## THE DATA:
* * * * * * *

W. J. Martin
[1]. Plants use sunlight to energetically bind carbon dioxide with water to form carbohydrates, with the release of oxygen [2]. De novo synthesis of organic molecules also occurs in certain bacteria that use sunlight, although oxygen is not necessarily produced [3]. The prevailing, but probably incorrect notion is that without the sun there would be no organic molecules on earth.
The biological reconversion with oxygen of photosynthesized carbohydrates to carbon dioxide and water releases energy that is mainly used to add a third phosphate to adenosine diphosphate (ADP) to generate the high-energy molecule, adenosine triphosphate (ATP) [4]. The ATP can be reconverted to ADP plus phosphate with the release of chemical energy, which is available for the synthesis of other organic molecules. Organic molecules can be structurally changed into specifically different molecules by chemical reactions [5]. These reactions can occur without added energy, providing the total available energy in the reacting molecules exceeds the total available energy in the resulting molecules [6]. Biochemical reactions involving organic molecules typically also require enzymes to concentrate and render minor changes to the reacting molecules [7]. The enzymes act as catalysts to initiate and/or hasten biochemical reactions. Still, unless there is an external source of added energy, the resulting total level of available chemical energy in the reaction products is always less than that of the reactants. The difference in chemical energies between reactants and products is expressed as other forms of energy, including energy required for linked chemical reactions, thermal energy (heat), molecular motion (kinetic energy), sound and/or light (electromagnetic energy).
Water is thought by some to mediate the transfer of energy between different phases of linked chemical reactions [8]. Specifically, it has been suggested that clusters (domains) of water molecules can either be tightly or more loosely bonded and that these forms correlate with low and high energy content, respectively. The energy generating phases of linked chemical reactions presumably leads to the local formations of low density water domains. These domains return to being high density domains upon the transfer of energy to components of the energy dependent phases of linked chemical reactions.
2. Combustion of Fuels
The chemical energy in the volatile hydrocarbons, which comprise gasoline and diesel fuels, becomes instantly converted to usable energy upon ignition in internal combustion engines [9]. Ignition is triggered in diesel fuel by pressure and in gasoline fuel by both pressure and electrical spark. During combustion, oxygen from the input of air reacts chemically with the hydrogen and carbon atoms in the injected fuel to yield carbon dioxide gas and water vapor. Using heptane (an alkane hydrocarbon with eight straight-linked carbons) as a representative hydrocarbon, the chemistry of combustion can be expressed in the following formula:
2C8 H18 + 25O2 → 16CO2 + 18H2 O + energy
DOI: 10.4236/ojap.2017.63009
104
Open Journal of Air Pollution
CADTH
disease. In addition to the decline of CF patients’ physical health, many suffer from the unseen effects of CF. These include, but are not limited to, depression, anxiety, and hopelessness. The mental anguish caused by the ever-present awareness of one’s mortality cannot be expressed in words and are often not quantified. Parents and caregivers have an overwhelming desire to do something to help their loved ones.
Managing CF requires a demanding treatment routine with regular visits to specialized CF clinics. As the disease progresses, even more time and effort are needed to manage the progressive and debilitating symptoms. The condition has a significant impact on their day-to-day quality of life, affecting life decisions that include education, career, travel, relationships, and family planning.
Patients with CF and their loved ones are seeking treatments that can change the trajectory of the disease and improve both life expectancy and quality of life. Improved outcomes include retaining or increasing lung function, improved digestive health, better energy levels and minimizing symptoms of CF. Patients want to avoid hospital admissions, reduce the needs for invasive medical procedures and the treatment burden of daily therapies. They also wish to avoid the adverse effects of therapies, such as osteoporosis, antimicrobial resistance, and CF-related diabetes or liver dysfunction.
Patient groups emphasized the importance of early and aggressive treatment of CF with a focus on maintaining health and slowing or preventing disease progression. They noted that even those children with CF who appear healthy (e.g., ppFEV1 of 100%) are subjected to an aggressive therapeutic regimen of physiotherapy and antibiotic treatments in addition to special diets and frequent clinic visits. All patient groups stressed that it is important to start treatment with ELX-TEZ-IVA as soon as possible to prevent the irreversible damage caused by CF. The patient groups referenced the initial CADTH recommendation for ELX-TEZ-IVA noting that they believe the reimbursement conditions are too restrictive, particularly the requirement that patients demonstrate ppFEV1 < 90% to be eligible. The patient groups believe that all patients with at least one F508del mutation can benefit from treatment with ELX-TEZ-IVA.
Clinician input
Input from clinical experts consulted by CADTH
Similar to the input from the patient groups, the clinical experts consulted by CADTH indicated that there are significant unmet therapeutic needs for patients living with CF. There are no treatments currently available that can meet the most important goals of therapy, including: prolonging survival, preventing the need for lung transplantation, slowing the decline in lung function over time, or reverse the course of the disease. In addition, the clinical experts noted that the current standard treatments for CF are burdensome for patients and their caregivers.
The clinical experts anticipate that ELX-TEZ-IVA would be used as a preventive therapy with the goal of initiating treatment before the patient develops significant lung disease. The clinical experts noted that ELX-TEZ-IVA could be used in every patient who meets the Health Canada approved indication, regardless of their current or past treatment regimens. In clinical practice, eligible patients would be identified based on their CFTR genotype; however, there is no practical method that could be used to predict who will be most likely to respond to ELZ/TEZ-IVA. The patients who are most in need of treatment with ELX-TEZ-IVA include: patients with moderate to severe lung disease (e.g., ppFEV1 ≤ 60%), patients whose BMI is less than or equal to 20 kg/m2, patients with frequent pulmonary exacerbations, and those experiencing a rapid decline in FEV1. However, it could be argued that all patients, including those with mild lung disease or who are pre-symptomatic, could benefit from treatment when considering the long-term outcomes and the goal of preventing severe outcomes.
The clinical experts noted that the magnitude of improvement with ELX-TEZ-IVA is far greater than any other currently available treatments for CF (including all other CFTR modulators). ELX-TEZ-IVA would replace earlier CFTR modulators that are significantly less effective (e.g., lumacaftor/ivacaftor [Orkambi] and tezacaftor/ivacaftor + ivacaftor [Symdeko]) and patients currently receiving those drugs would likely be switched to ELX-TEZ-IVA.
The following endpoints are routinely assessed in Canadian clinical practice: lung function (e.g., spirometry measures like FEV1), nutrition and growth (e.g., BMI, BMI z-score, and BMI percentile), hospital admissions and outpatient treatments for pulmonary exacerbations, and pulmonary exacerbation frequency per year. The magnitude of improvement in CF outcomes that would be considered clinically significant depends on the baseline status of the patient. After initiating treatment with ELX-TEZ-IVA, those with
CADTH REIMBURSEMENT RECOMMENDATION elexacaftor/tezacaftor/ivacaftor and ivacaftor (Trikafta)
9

* * * * * * *

## EXERCISE REQUIREMENTS:
Every single record must be transcribed exactly as it stands.

## RESPONSE TO THE TASK:
W. J. Martin
[1]. Plants use sunlight to energetically bind carbon dioxide with water to form carbohydrates, with the release of oxygen [2]. De novo synthesis of organic molecules also occurs in certain bacteria that use sunlight, although oxygen is not necessarily produced [3]. The prevailing, but probably incorrect notion is that without the sun there would be no organic molecules on earth.
The biological reconversion with oxygen of photosynthesized carbohydrates to carbon dioxide and water releases energy that is mainly used to add a third phosphate to adenosine diphosphate (ADP) to generate the high-energy molecule, adenosine triphosphate (ATP) [4]. The ATP can be reconverted to ADP plus phosphate with the release of chemical energy, which is available for the synthesis of other organic molecules. Organic molecules can be structurally changed into specifically different molecules by chemical reactions [5]. These reactions can occur without added energy, providing the total available energy in the reacting molecules exceeds the total available energy in the resulting molecules [6]. Biochemical reactions involving organic molecules typically also require enzymes to concentrate and render minor changes to the reacting molecules [7]. The enzymes act as catalysts to initiate and/or hasten biochemical reactions. Still, unless there is an external source of added energy, the resulting total level of available chemical energy in the reaction products is always less than that of the reactants. The difference in chemical energies between reactants and products is expressed as other forms of energy, including energy required for linked chemical reactions, thermal energy (heat), molecular motion (kinetic energy), sound and/or light (electromagnetic energy).
Water is thought by some to mediate the transfer of energy between different phases of linked chemical reactions [8]. Specifically, it has been suggested that clusters (domains) of water molecules can either be tightly or more loosely bonded and that these forms correlate with low and high energy content, respectively. The energy generating phases of linked chemical reactions presumably leads to the local formations of low density water domains. These domains return to being high density domains upon the transfer of energy to components of the energy dependent phases of linked chemical reactions.
2. Combustion of Fuels
The chemical energy in the volatile hydrocarbons, which comprise gasoline and diesel fuels, becomes instantly converted to usable energy upon ignition in internal combustion engines [9]. Ignition is triggered in diesel fuel by pressure and in gasoline fuel by both pressure and electrical spark. During combustion, oxygen from the input of air reacts chemically with the hydrogen and carbon atoms in the injected fuel to yield carbon dioxide gas and water vapor. Using heptane (an alkane hydrocarbon with eight straight-linked carbons) as a representative hydrocarbon, the chemistry of combustion can be expressed in the following formula:
2C8 H18 + 25O2 → 16CO2 + 18H2 O + energy
DOI: 10.4236/ojap.2017.63009
104
Open Journal of Air Pollution
CADTH
disease. In addition to the decline of CF patients’ physical health, many suffer from the unseen effects of CF. These include, but are not limited to, depression, anxiety, and hopelessness. The mental anguish caused by the ever-present awareness of one’s mortality cannot be expressed in words and are often not quantified. Parents and caregivers have an overwhelming desire to do something to help their loved ones.
Managing CF requires a demanding treatment routine with regular visits to specialized CF clinics. As the disease progresses, even more time and effort are needed to manage the progressive and debilitating symptoms. The condition has a significant impact on their day-to-day quality of life, affecting life decisions that include education, career, travel, relationships, and family planning.
Patients with CF and their loved ones are seeking treatments that can change the trajectory of the disease and improve both life expectancy and quality of life. Improved outcomes include retaining or increasing lung function, improved digestive health, better energy levels and minimizing symptoms of CF. Patients want to avoid hospital admissions, reduce the needs for invasive medical procedures and the treatment burden of daily therapies. They also wish to avoid the adverse effects of therapies, such as osteoporosis, antimicrobial resistance, and CF-related diabetes or liver dysfunction.
Patient groups emphasized the importance of early and aggressive treatment of CF with a focus on maintaining health and slowing or preventing disease progression. They noted that even those children with CF who appear healthy (e.g., ppFEV1 of 100%) are subjected to an aggressive therapeutic regimen of physiotherapy and antibiotic treatments in addition to special diets and frequent clinic visits. All patient groups stressed that it is important to start treatment with ELX-TEZ-IVA as soon as possible to prevent the irreversible damage caused by CF. The patient groups referenced the initial CADTH recommendation for ELX-TEZ-IVA noting that they believe the reimbursement conditions are too restrictive, particularly the requirement that patients demonstrate ppFEV1 < 90% to be eligible. The patient groups believe that all patients with at least one F508del mutation can benefit from treatment with ELX-TEZ-IVA.
Clinician input
Input from clinical experts consulted by CADTH
Similar to the input from the patient groups, the clinical experts consulted by CADTH indicated that there are significant unmet therapeutic needs for patients living with CF. There are no treatments currently available that can meet the most important goals of therapy, including: prolonging survival, preventing the need for lung transplantation, slowing the decline in lung function over time, or reverse the course of the disease. In addition, the clinical experts noted that the current standard treatments for CF are burdensome for patients and their caregivers.
The clinical experts anticipate that ELX-TEZ-IVA would be used as a preventive therapy with the goal of initiating treatment before the patient develops significant lung disease. The clinical experts noted that ELX-TEZ-IVA could be used in every patient who meets the Health Canada approved indication, regardless of their current or past treatment regimens. In clinical practice, eligible patients would be identified based on their CFTR genotype; however, there is no practical method that could be used to predict who will be most likely to respond to ELZ/TEZ-IVA. The patients who are most in need of treatment with ELX-TEZ-IVA include: patients with moderate to severe lung disease (e.g., ppFEV1 ≤ 60%), patients whose BMI is less than or equal to 20 kg/m2, patients with frequent pulmonary exacerbations, and those experiencing a rapid decline in FEV1. However, it could be argued that all patients, including those with mild lung disease or who are pre-symptomatic, could benefit from treatment when considering the long-term outcomes and the goal of preventing severe outcomes.
The clinical experts noted that the magnitude of improvement with ELX-TEZ-IVA is far greater than any other currently available treatments for CF (including all other CFTR modulators). ELX-TEZ-IVA would replace earlier CFTR modulators that are significantly less effective (e.g., lumacaftor/ivacaftor [Orkambi] and tezacaftor/ivacaftor + ivacaftor [Symdeko]) and patients currently receiving those drugs would likely be switched to ELX-TEZ-IVA.
The following endpoints are routinely assessed in Canadian clinical practice: lung function (e.g., spirometry measures like FEV1), nutrition and growth (e.g., BMI, BMI z-score, and BMI percentile), hospital admissions and outpatient treatments for pulmonary exacerbations, and pulmonary exacerbation frequency per year. The magnitude of improvement in CF outcomes that would be considered clinically significant depends on the baseline status of the patient. After initiating treatment with ELX-TEZ-IVA, those with
CADTH REIMBURSEMENT RECOMMENDATION elexacaftor/tezacaftor/ivacaftor and ivacaftor (Trikafta)
9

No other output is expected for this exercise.